DOC-Trial: Comparing Farming Systems S19
Alfoeldi, T.1 ; Besson, J.-M.2 ; Dubois, D.3 ; Maeder, P.1 ; Niggli, U.1 & Pfiffner L.1
1) Research Institute of Organic Agriculture, CH-4104 Oberwil; 2) Institute of Environmental Protection and Agriculture, CH-3097 Liebefeld-Bern; 3)Swiss Federal Research Station for Agroecology and Agriculture, CH-8046 Zurich.
|The three farming systems bio-dynamic,
bio-organic and conventional have been compared in a field experiment at Therwil,
Switzerland during two seven year crop rotation periods (CPR) from 1978 until 1991. Crop
yield and food quality as well as effects on soil processes have been evaluated.
Physical soil conditions were not affected by the farming systems. Soluble phosphorus and potassium availability in the biologically treated soils were 40% lower than in the conventional treatment reflecting the differences in potassium and phosphorus input. However, differences in fixed element fractions were much smaller.
Soil microbial biomass, activity and diversity of earthworms, carabids, spiders and staphylinids in the biological treatments was higher than in the conventional treatment. (Further details see conference contribution of Maeder et al.).
Whilst yields of both organic systems (average of all crops) during the 1st CRP were only 12% lower than in the conventional production system, during the 2nd CPR yields were 25% lower in the bio-dynamic and 20% lower the bio-organic system. Potato yield in the biologically cultivated plots was 40%, beetroots 25%, cereals 15% and grass-clover 10% lower than in the conventional plots.
The energy balances of the cropping systems were compared in order to describe their efficiency in the use of energy. In order to produce one crop unit, the energy use in the biological systems was 15-30% lower, except for potatoes. This difference was mainly caused by a lower input of indirect energy for fertilizer and pesticide production.
Product quality as described by its content in minerals, amino acids, protein and sugars as well as the technological quality were not affected significantly by the treatments.
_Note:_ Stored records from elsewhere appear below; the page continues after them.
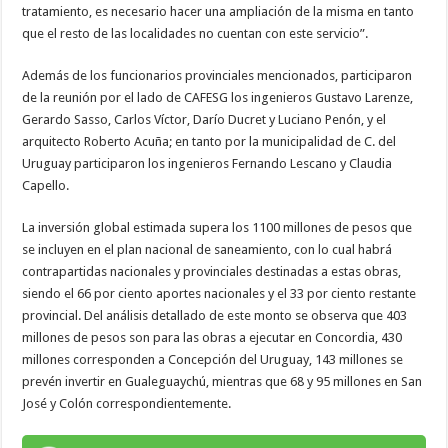
tratamiento, es necesario hacer una ampliación de la misma en tanto
que el resto de las localidades no cuentan con este servicio”.
Además de los funcionarios provinciales mencionados, participaron
de la reunión por el lado de CAFESG los ingenieros Gustavo Larenze,
Gerardo Sasso, Carlos Víctor, Darío Ducret y Luciano Penón, y el
arquitecto Roberto Acuña; en tanto por la municipalidad de C. del
Uruguay participaron los ingenieros Fernando Lescano y Claudia
Capello.
La inversión global estimada supera los 1100 millones de pesos que
se incluyen en el plan nacional de saneamiento, con lo cual habrá
contrapartidas nacionales y provinciales destinadas a estas obras,
siendo el 66 por ciento aportes nacionales y el 33 por ciento restante
provincial. Del análisis detallado de este monto se observa que 403
millones de pesos son para las obras a ejecutar en Concordia, 430
millones corresponden a Concepción del Uruguay, 143 millones se
prevén invertir en Gualeguaychú, mientras que 68 y 95 millones en San
José y Colón correspondientemente.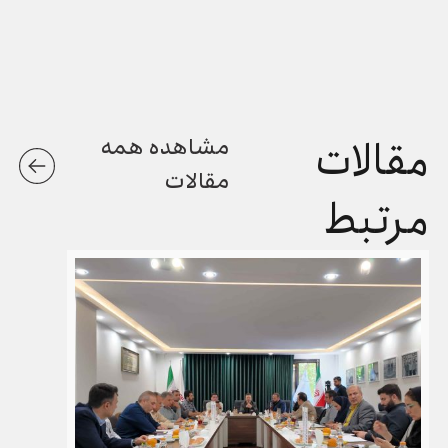
مقالات
مشاهده همه
مقالات
مرتبط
However, holistic methods for quality visualisation, like the picture developing method, allowed for a distinct grouping and identification of encoded samples.
Fertilisers and the C- and N-dynamics in Soil S19
Bachinger, J. Centre for Agricultural Landscape and Land Use Research e.V. (ZALF), Müncheberg Institut for Land Use Systems and Landscape Ecology, Eberswalder Str. 84, D-15374 Müncheberg
Knowledge of the influence of the microbial biomass, root growth and dynamics of carbon (humus) and their interactions with the N-dynamics using different fertilisation methods is very important in order to optimize the nitrogen nutrition of non-legume crops and to estimate the sustainability of organic farming systems. The following results refer to a research program from 1988-1991 at the Institute of Biodynamic Research, Darmstadt. Investigations were based on a long-term experiment which started in 1980 on a sandy orthic luvisol with three types of fertilisation (I: NPK, II: composted manure, and III: composted manure and liquid manure as well as biodynamic manure and spray preparations) and three different fertilisation intensities (1 = 50/60 kg N/ha, 2 = 100 kg N/ha, 3 =140/150 kg N/ha).
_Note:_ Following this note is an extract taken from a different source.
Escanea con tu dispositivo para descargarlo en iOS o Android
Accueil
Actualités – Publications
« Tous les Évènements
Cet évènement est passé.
This long-term experiment is suitable for studying these important questions, because it offers the opportunity of examining the influence of different kinds of fertilisation (mineral and organic) and fertilisation intensities as well as the influence of biodynamic preparations. Tests were carried out to investigate the effects of organic matter and different mineral and organic N-fractions, soil microbiological parameters and root growth of winter rye with regard to their temporal dynamic and spatial distribution.
After the early years of the experiment (1980-1982) there was a significant differentiation in soil organic carbon. Mineral and organic fertilisation differed significantly as did the organic (II) and biodynamic (III) fertilisation. These differences stabilised in the following years and reached the following values by 1990: I = 0.81 a; II = 0.90 b; III = 1.04 c; and 1 =0.87 a; 2 = 0.91 ab; 3 = 0.96 b ( P). Microbial and root parameters were affected by fertilisation to a similar extent as the organic matter. Differences between treatments II and III were more pronounced in the subsoil (25-55 cm). In contrast to these results the soil nitrate content and the yields of treatments II and III did not differ.